Faut-il remettre en question de l’efficacité du système social français ? Si l’on en croit le récent sondage OpinionWay, commandé par Lyxor (filiale de la Société Générale spécialisée dans la gestion d’actifs), la réponse est oui. Sur l’ensemble des sondés*, 67 % estiment qu’ils devront avant tout compter sur eux-mêmes pour financer les grandes dépenses de la vie dans les années à venir. Seulement 5 % d’entre eux déclarent encore se fier aux pouvoirs publics.

Fin de vie et retraite

D’après le sondage, le financement de la retraite arrive en tête des préoccupations pour une grande majorité des Français (80 %). Ils estiment notamment que le système actuel ne garantira pas au plus grand nombre une pension décente. Les soins de santé exceptionnels ou non pris en charge arrivent en seconde position pour 78 % des sondés. Juste avant la fin de vie (pour leurs parents, puis pour eux-mêmes, toutes catégories sociales confondues) qui, au même titre que la retraite, est perçue comme l’une des étapes de la vie les plus difficiles à financer. « Les 25-34 ans se montrent particulièrement pessimistes, précise Frédéric Micheau, directeur des études d’opinion chez OpinionWay. Ils craignent de ne pas pouvoir faire face à toutes ces dépenses dans les années à venir. »

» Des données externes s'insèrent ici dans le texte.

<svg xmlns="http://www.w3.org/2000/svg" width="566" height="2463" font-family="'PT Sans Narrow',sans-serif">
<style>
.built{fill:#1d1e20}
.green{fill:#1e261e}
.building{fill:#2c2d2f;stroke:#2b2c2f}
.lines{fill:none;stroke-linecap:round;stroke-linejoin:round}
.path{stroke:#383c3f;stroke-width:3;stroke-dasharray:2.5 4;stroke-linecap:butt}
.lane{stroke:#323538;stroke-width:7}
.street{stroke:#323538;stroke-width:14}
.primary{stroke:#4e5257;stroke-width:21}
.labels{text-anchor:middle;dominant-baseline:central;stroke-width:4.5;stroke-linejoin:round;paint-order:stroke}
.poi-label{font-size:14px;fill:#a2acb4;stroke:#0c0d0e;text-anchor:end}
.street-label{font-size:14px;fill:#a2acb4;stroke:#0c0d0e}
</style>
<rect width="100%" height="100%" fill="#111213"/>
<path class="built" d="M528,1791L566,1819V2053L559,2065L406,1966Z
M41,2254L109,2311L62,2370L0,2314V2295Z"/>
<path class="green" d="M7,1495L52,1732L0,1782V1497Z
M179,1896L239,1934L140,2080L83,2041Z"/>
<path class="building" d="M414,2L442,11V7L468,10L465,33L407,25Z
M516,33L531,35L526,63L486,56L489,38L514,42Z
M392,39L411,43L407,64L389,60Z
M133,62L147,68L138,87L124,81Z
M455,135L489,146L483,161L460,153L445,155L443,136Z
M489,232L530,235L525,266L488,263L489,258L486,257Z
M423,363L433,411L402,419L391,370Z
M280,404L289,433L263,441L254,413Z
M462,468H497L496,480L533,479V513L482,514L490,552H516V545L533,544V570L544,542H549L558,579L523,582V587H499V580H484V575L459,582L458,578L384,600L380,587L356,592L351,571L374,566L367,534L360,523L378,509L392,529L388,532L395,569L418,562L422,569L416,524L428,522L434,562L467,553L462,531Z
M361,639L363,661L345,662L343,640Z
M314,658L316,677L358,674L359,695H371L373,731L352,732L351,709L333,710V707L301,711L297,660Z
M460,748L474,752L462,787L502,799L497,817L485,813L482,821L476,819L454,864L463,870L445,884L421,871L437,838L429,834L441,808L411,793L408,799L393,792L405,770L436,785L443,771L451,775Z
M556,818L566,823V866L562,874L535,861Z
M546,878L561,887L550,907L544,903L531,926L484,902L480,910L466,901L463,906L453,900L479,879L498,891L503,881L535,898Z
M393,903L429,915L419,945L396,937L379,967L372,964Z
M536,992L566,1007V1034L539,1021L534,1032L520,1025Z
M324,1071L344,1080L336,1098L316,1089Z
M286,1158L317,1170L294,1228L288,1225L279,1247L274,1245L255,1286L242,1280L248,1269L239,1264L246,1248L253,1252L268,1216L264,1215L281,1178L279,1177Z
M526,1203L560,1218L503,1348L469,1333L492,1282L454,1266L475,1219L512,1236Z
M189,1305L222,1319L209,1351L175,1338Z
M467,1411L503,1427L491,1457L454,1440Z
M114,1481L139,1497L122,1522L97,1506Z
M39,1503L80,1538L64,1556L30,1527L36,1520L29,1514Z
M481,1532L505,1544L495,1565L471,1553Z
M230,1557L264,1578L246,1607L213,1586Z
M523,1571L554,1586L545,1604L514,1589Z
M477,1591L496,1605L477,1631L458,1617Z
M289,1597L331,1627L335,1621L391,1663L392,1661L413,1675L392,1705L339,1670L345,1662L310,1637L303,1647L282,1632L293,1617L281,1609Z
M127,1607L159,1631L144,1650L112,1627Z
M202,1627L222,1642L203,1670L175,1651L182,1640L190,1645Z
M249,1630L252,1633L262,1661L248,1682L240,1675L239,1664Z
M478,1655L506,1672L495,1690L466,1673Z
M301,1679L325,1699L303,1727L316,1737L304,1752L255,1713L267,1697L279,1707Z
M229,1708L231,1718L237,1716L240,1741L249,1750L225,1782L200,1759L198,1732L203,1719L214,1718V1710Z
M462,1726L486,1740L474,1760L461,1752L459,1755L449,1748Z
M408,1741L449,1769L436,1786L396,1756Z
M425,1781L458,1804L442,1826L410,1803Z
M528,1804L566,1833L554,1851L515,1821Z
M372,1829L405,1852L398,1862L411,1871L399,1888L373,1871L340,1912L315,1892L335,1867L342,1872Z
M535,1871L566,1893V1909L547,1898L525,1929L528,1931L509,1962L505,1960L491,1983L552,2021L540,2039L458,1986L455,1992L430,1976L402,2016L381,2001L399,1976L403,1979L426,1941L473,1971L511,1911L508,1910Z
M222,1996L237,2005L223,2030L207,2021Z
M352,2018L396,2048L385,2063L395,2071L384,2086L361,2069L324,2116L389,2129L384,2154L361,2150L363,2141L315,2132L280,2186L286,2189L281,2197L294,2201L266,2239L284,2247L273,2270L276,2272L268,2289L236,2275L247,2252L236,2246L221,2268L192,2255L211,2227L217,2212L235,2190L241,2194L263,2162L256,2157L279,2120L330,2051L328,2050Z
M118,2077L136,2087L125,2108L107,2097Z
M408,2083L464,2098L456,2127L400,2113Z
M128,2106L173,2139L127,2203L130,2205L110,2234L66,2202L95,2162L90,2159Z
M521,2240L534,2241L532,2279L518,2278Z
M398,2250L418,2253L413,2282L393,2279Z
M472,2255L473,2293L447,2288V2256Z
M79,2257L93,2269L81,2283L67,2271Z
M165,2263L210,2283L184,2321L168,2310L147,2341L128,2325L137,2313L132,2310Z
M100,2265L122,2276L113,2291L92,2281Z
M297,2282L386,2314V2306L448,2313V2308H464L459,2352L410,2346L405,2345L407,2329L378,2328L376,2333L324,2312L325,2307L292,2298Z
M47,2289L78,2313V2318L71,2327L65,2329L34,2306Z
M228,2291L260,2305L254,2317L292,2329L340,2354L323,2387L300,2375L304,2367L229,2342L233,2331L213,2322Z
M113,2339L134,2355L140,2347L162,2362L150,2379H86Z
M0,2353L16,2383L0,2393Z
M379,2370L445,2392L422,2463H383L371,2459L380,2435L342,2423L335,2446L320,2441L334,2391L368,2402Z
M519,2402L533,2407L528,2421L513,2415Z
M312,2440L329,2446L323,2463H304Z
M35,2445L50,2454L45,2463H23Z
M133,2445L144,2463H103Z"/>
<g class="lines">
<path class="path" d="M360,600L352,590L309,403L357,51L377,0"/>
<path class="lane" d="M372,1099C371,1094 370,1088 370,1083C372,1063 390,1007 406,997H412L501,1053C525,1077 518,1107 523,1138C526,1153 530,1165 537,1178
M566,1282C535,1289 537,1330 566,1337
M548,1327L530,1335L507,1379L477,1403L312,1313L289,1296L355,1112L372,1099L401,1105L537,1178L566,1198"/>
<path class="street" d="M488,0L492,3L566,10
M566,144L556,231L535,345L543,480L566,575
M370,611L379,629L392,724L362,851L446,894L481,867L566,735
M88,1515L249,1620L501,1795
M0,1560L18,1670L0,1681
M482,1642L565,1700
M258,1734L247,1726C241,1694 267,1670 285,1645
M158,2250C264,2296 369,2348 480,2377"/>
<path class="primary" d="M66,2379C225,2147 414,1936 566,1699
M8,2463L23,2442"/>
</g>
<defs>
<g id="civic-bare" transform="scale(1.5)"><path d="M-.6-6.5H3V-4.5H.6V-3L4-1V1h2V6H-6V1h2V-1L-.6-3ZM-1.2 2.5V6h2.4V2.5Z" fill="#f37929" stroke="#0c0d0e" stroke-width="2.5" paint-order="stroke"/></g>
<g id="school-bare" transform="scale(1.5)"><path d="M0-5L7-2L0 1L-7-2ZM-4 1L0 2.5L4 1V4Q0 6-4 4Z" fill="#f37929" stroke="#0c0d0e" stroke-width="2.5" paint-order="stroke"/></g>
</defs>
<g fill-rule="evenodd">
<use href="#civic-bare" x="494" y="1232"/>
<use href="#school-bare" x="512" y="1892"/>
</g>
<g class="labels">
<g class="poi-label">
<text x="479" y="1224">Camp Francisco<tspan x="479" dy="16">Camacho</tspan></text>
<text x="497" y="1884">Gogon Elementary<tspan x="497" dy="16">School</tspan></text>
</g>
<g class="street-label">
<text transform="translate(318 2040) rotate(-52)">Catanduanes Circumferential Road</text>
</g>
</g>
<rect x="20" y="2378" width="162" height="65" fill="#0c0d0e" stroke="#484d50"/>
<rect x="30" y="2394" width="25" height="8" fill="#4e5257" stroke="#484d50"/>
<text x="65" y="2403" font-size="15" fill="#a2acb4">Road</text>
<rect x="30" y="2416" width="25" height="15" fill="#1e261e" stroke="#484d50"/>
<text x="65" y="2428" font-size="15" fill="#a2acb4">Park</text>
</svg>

Peu d’anticipation, faute de moyen

Paradoxalement, les plus inquiets sont aussi ceux qui anticipent le moins ces dépenses conséquentes. C’est un autre enseignement de cette enquête : 30 % de l’ensemble des Français interrogés n’étudieront la question du financement de ces étapes qu’au moment venu. Et parmi eux, 69% déclarent ne pas pouvoir anticiper faute de moyens financiers. 

La majorité des sondés désire toutefois prévoir en amont ces différentes dépenses. Mais cette-fois-ci, ils sont 69 % à faire part de leur difficulté à identifier les financements adaptés pour y parvenir. Ils n’utilisent à ce jour que très peu les produits financiers dédiés. Pour la retraite par exemple, 26 % des Français affirment s’appuyer sur des liquidités, ou simplement puiser l’argent nécessaire sur leur compte courant. 24 % utilisent l’épargne conservée sur leur livret A et 10 % seulement celle de leur assurance vie. Ils ne sont qu’une poignée (4 %) à recourir à un compte titre ou un PEA

Face à ces nouveaux défis, près de 77 % des personnes interrogées estiment ainsi devoir « trouver de nouveaux moyens de financement ». Ils déplorent principalement un « manque de produits et services financiers innovants » sur le marché. 

*Sondage réalisé sur un échantillon de 1028 personnes représentatives de la population française et 522 foyers avec des revenus supérieurs ou égaux à 60 000 euros par an.